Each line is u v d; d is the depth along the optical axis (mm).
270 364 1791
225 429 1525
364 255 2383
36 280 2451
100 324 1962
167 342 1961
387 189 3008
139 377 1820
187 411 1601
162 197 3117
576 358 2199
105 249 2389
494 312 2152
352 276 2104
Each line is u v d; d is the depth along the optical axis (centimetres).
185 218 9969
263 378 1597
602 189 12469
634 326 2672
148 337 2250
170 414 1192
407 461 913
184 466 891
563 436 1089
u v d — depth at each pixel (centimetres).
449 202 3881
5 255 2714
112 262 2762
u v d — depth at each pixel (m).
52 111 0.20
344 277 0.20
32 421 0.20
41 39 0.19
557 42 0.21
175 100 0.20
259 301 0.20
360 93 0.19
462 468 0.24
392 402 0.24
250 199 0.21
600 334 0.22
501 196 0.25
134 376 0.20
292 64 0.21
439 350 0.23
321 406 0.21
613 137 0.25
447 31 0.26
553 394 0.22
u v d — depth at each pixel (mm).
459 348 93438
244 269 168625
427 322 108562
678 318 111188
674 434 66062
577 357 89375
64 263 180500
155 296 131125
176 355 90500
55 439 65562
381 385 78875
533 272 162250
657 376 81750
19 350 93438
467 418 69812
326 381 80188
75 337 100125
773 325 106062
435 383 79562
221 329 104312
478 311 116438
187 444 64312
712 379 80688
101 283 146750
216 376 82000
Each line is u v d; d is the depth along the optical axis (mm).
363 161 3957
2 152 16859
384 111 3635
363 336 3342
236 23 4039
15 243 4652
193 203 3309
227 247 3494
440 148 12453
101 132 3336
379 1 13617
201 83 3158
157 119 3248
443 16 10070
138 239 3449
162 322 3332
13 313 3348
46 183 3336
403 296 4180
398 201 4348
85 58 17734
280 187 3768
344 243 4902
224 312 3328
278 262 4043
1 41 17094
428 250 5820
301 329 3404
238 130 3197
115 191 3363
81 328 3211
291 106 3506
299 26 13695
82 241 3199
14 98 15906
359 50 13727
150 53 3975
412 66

- How to complete this task
Match on "pixel": copy every line in the records that has it.

- Solution for this exercise
u v d — depth at each pixel (centimetres).
u v d — depth at each pixel (m).
u v d — depth at each pixel (mm).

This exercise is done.